If you are truly trying to decouple the request handling and response building from the service definition (i.e. build a template), you might want common classes which could accept some service configuration information containing things such as:

  • CORS configuration
  • Security configuration (is secure request required)
  • Support HTTP action verbs

And perform some of the basics around building the request and response objects

Imagine a template which looks like this:

// likely stored in configuration somewhere
$request_config = (object) [
    'https_required' => true,
    'https_forward_allowed' => true
    'http_accept' => [
        'application/json' => true,
        'xml/text' => false
    ],
    // other configurations you may need to validate a request or perhaps
    // determine its routing
];

$response_config = (object) [
    'cors_headers' => [
        'Access-Control-Allow-Origin: *',
        'Access-Control-Allow-Headers: origin, content-type, accept, authorization',
        'Access-Control-Allow-Methods: POST'
    ],
    'content-type' => 'application/json'
    // any other things you may want to configure in response
];

// instantiate response object based on configuration
try {
    // perhaps throw exception if configuration is bad
    $response = new Response($response_config);
} catch (Exception $e) {
    error_log(
        'Unable to build Response object. '
        . 'Exception message: "' . $e-getMessage . '"'
    );
    http_response_code(500);
    exit;
}

// try to build a valid request object
try {
    // instantiate request object
    // this instantiation should throw Exception (with reason) if you
    // get an unexpected request.
    // this request object constructor could check request headers
    // against expected values, try to to marshall (json_decode) the POSTed data
    // etc. and fail out with exception if request falls outside expected.
    $request = new Request($request_config);
} catch (Exception $e) {
    error_log(
        'Unable to build Resquest object. '
        . 'Exception message: "' . $e-getMessage . '"'
    );
    $response->set_error_code(400);
    $response->set_error_message('Bad Request');
    // call method which sends response, but would also be responsible
    // for sending appropriate method (like with internal class class to 
    // (send_headers()) or similar method.
    $response->send();
    exit;
}

// now you have valid Request object you can work with and do things like:
$post_data = json_decode($request->raw_input);

// maybe pass to the posted data to some class or otehr logic which builds
// a data structure for return.
$response->set_data(json_encode($some_data));
$response->send();
exit;

Note that the thought here is to define classes which can encapsulate the logic around validating the request against expected request headers.
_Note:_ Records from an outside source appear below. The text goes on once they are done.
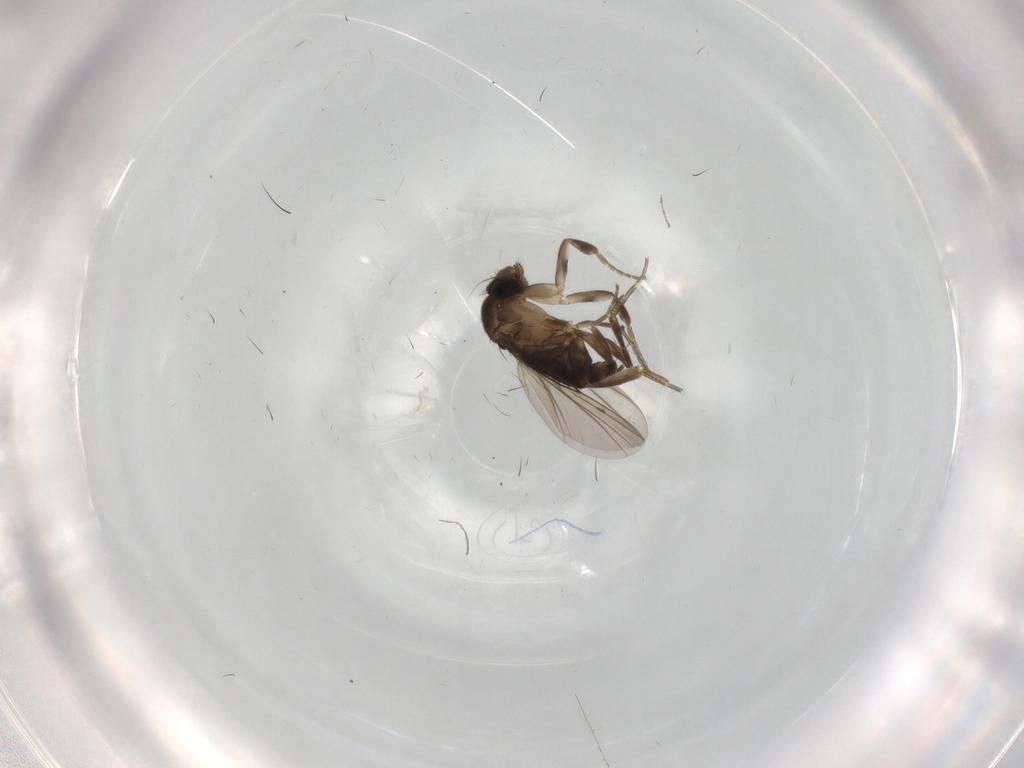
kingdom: Animalia
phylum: Arthropoda
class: Insecta
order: Diptera
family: Phoridae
You make this functionality more usable and extensable in this fashion. For example, say you want to add an authentication/authorization component in your application. You could ideally just have to modify the Request class to handle the extra logic around validating authentication information.
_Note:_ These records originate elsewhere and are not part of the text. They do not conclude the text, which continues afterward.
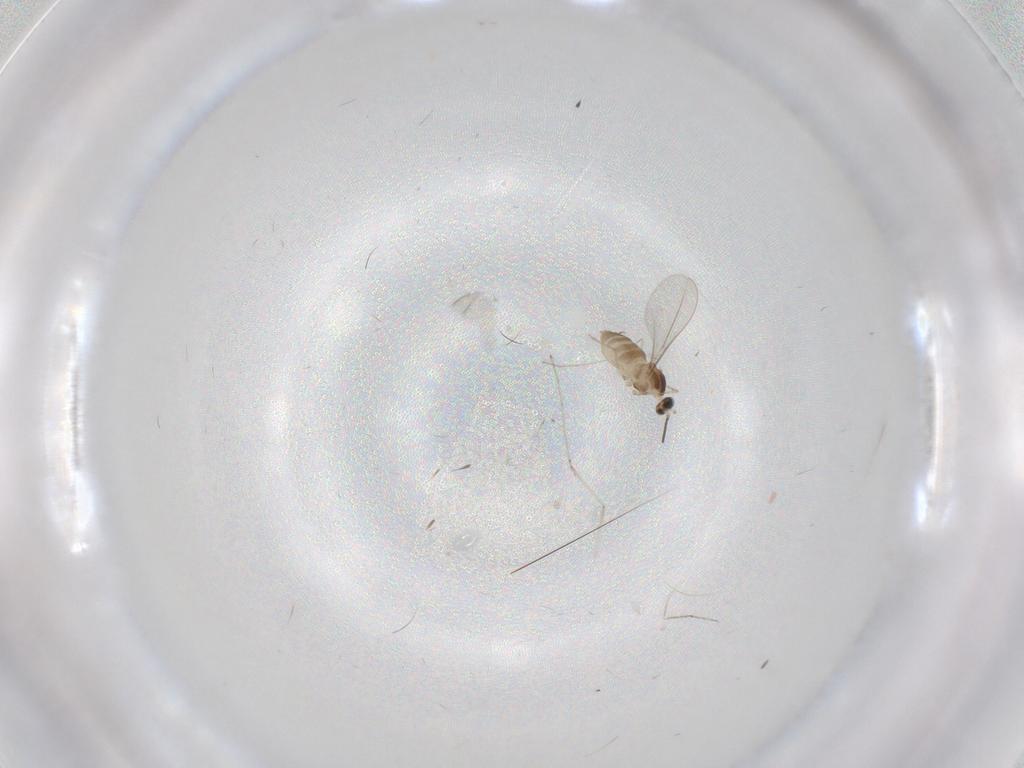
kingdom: Animalia
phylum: Arthropoda
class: Insecta
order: Diptera
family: Cecidomyiidae
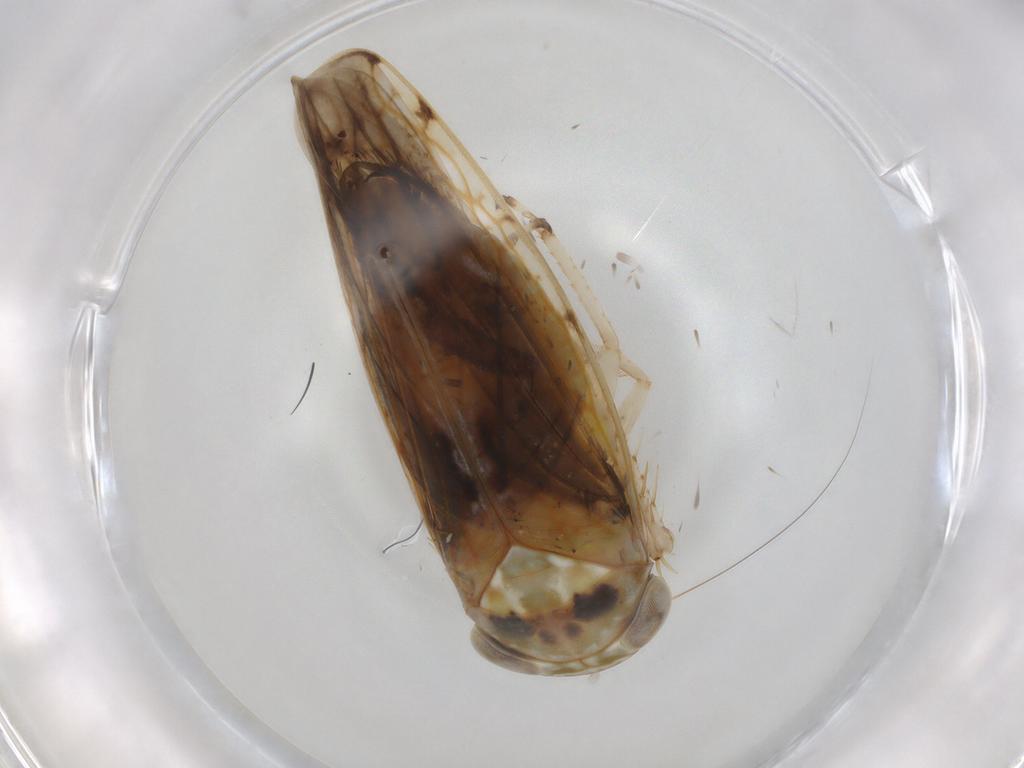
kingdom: Animalia
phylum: Arthropoda
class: Insecta
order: Hemiptera
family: Cicadellidae
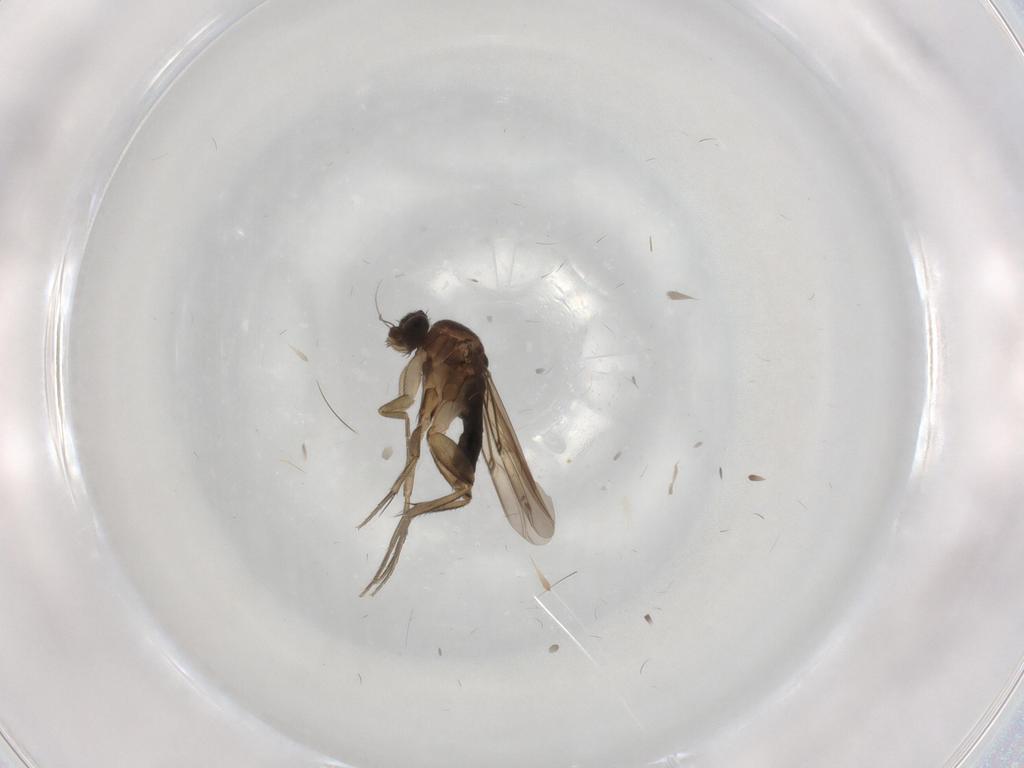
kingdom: Animalia
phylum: Arthropoda
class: Insecta
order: Diptera
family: Phoridae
Outside of that, a few other thoughts:

  • $REQUEST_PROTOCOL = $isSecure ? 'https' : 'http'; What is this here for as it doesn't seem to be used anywhere else.
  • You have a few lines of code that are really long. Try to keep your lines under 80 characters.
  • You seem to start building your $response array out of order. Where you define the empty array is several lines past the first time you try to set information into that array.